The constituency has developed a voice through some Republican officeholders. One of the more vocal has been Missouri Republican Senator Josh Hawley, who said in a November 2019 speech that “We are witnessing the rise of a new oligarchy of wealth and education. And not surprisingly, the leaders of this country’s government, its press, its corporations and most of its popular culture most all belong to this same class. But this oligarchy is not sustainable. Not only because it is unjust that the global economy should work for so few, that so many should be shut out of America’s front row, left without a voice. It is unsustainable because so many Americans are so profoundly discontent, even despairing.” Sanders and Warren might have found a lot of common ground there.

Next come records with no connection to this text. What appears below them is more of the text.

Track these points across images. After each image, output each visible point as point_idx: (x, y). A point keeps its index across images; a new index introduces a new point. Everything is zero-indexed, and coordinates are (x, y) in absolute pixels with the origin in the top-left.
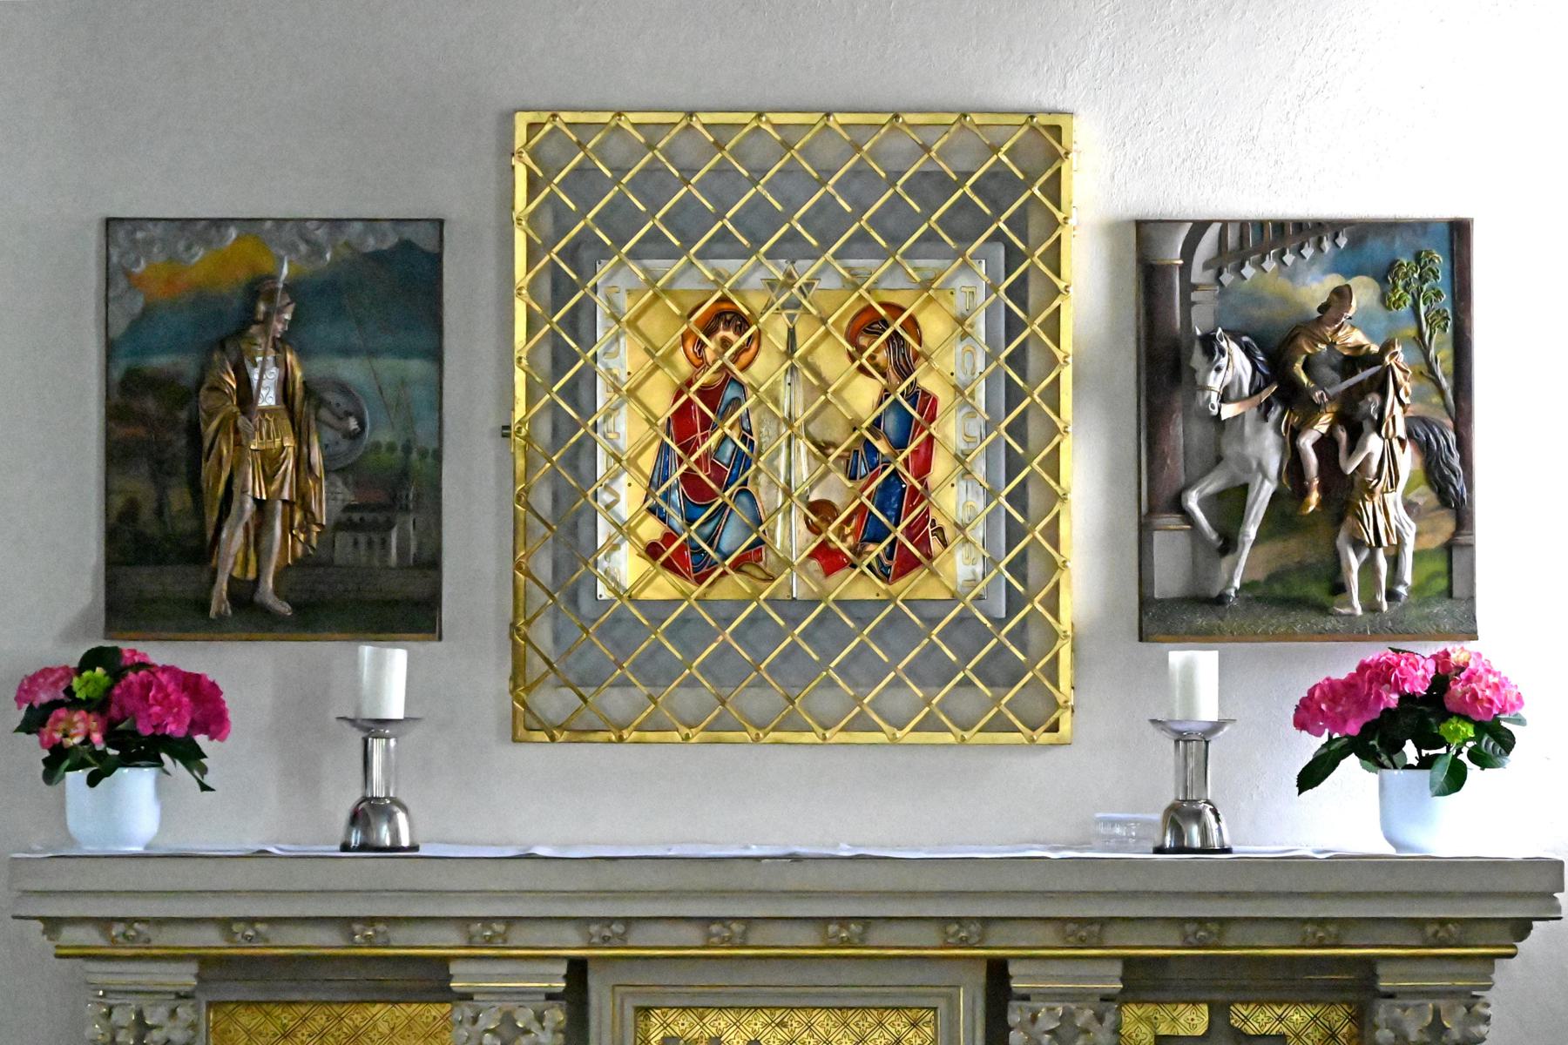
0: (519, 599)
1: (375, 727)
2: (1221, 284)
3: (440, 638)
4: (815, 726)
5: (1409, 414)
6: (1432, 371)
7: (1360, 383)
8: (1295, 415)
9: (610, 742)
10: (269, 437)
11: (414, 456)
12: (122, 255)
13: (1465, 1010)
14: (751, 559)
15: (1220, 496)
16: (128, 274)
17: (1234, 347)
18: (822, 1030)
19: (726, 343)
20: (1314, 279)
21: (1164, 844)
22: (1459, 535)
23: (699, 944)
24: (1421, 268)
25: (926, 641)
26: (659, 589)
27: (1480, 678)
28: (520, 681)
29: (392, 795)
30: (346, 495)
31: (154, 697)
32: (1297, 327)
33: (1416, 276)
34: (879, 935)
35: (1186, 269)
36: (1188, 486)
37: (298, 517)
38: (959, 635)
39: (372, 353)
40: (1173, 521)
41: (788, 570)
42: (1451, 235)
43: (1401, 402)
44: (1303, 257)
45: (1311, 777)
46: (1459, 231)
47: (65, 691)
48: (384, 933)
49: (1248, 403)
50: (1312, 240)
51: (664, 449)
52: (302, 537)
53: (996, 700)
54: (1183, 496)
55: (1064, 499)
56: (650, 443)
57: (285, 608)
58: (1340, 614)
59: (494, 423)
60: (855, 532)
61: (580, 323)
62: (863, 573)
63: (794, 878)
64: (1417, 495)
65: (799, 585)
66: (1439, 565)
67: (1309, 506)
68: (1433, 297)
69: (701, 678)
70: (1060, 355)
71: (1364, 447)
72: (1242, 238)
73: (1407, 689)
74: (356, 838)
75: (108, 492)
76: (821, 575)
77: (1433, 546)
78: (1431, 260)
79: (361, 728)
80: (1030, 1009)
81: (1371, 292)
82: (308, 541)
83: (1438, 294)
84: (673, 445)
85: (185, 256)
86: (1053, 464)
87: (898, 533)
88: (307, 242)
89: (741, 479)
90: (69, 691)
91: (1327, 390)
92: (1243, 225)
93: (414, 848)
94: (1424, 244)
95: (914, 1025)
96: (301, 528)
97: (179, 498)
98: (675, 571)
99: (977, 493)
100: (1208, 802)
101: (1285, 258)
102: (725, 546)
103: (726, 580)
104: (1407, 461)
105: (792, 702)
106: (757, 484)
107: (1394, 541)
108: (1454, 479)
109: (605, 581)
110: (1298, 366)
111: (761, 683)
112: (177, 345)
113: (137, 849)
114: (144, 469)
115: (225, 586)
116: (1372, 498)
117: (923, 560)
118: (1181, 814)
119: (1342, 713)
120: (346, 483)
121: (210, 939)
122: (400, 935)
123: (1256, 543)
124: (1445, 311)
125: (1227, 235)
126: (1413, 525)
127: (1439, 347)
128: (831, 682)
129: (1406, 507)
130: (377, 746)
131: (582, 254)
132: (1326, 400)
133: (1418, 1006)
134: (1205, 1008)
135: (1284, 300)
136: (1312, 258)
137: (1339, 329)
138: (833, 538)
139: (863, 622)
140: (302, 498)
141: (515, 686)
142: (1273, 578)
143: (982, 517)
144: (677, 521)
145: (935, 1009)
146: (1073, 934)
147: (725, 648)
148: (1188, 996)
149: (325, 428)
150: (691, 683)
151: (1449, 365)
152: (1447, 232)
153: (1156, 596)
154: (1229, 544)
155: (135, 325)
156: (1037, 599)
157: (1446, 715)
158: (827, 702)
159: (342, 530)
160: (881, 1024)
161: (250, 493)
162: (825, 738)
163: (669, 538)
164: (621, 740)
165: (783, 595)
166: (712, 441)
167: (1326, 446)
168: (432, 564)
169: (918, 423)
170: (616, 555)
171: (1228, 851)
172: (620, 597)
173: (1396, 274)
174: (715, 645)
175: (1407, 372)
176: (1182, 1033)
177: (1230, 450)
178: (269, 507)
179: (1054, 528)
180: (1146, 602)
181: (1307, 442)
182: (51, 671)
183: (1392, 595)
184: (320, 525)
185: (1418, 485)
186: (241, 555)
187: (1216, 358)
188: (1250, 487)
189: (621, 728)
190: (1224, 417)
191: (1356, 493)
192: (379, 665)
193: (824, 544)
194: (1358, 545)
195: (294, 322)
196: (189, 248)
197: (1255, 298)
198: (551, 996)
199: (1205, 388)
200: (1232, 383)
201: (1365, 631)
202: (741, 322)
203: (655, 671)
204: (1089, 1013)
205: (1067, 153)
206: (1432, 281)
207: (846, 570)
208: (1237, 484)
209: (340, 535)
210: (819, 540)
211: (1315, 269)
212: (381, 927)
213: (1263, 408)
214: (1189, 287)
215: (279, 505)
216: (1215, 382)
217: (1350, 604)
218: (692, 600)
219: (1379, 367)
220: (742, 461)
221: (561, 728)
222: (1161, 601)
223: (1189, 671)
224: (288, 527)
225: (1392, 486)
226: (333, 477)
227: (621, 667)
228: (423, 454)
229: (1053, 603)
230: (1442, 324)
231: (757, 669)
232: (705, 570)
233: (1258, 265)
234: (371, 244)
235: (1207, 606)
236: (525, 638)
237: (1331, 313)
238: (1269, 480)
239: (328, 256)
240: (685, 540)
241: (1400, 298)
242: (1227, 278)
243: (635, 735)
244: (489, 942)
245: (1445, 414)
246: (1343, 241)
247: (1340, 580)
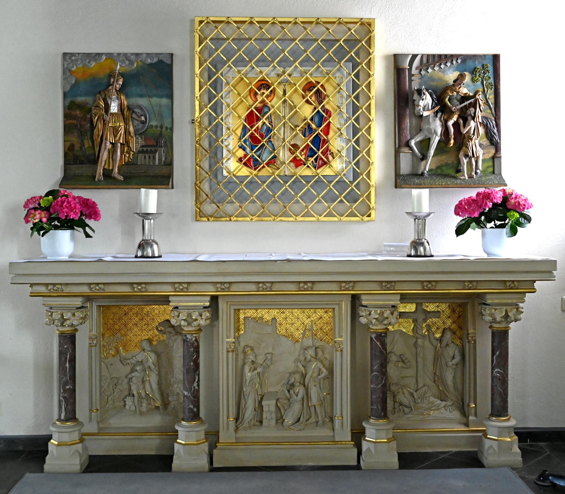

Other Republicans have struck back. Columnist George Will (an expatriate from the party, but long one of its leading mainstream conservative voices) said in a sharply-toned critique, “Hawley asserts, without demonstrating, a broad “collapse of community” across America, and blames this, without explaining the causation, on “market worship,” without identifying the irrational worshipers. His logic is opaque, but his destination is clear: Because markets do not properly allocate wealth and opportunity, much of their role must be supplanted by government.”

The Republicans diverging from their party’s long-standing laissiz-faire approach have, however, seized onto something politically useful, as some Democrats have found. It has its flaws, as any ideological position will, but it will not be easily bushed aside.